Architecting Server/Client Convergence

In this post I argue that the current convergence of Desktop and / Web Apps (RIAs) suggests a convergence of Server and Clients and that this opens up some interesting possibilities.

I have been following an interesting series of posts by Arnon Rotem-Gal-Oz on the web/desktop convergence trend (all four posts are worth reading!). As well, in January and April, Arnon observes software converging towards:

  • the ease of deployment of web applications,
  • the richness and responsiveness of desktop apps,
  • using a unified programming model for the whole app.

Technologies competing for the privilege of delivering some or all of this trifecta include (but are not limited to) AJAX, Adobe Flex, Flash, Adobe Air, Microsoft Silverlight, JavaFX, Google Gears, Mozilla Prism, Aptana’s Jaxer and JNext.

These technologies are being developed in the context of increasing awareness of two trends 1) the possibilities of ‘on-tap’ cloud computing and simultaneously 2) the promise of 100’s of cores in our client computers.

Here are some observations about the current web-app situation:

  • Increasingly, the Virtual Machine environments on the server are being introduced down the tiers and ported to clients. (Silverlight’s CLR, and Java VM come to mind.)
  • The use of Javascript in browsers has taught us about the secure use of mobile code and a similar mechanism could be inductively applied back up the tiers so that servers also are extensible like browsers. (Unlike the movement of server VMs into clients, I am not aware of production or prototype implementations of this.) Aptana’s Jaxer is a great example of this. (Thanks to Peter Svensson for pointing this out.) See Request Based Distributed Computing for a candidate architecture.

What we are seeing is not just a Web/ Desktop Convergence but also the possibility of Server/Client Convergence.

This convergence has the potential to address another problem in the current state of affairs with web apps:

  • Forcing the developer to choose in advance about the location of code execution is like forcing the developer to place a long running bet on the relative performance of the cloud, network and heterogeneous clients.

Actually, this is one of the drivers underlying Microsoft Volta – a technology that is designed to reduce the cost of reassigning portions of an application between server and client. However as Arnon has pointed out it does not provide an abstraction that reinforces the “coarse-grained interface” that works well in the context of the fallacies of distributed computing. Unlike Volta, tier-agnostic requests relies on the same coarse grained interface as AJAX.

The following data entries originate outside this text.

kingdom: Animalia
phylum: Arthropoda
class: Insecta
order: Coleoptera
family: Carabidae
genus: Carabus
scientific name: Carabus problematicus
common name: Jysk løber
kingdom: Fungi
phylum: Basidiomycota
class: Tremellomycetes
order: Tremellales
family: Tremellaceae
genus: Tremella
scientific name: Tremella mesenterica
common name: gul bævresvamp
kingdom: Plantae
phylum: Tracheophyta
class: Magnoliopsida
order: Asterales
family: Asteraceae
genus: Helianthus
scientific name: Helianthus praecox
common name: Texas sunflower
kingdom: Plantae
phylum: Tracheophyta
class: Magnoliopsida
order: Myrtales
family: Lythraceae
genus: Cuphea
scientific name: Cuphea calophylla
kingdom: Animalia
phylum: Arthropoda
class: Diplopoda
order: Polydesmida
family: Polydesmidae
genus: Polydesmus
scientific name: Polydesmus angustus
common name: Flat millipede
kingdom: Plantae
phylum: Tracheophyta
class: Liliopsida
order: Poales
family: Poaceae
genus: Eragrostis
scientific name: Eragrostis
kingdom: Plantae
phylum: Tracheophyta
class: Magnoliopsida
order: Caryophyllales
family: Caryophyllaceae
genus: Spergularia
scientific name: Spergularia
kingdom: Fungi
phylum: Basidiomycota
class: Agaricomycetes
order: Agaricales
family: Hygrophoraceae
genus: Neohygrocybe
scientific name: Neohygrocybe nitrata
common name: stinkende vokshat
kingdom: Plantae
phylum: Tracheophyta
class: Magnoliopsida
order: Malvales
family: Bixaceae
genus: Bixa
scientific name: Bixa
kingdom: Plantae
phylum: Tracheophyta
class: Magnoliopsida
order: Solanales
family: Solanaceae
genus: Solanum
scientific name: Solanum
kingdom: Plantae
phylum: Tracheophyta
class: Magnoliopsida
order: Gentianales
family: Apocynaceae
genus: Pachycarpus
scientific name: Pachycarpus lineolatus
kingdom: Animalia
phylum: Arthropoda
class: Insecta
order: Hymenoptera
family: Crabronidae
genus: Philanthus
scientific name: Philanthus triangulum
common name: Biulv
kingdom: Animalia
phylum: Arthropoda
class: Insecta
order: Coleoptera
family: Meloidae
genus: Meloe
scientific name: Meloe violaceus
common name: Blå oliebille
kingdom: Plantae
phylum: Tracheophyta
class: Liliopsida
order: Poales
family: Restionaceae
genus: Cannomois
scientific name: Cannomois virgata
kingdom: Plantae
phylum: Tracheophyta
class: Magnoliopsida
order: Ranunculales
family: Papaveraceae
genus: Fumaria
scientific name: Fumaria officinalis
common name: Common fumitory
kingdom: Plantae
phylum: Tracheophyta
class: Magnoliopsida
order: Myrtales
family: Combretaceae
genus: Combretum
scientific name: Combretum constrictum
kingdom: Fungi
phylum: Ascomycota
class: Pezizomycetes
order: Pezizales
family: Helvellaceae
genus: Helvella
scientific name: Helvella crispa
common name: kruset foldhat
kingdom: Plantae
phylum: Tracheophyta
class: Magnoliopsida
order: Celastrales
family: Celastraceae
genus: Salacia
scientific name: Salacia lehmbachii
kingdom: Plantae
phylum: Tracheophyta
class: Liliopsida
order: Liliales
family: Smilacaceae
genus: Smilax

Convergence of server and client technologies
However, the convergence of server and client technologies opens up the possibility for Request Based Distributed Computing and tier-agnostic requests to provide a simple mechanism for delaying architectural decisions to run-time as well as supporting:

  • the ease of deployment of web applications,
  • the richness and responsiveness of desktop apps,
  • using a unified programming model for the whole app.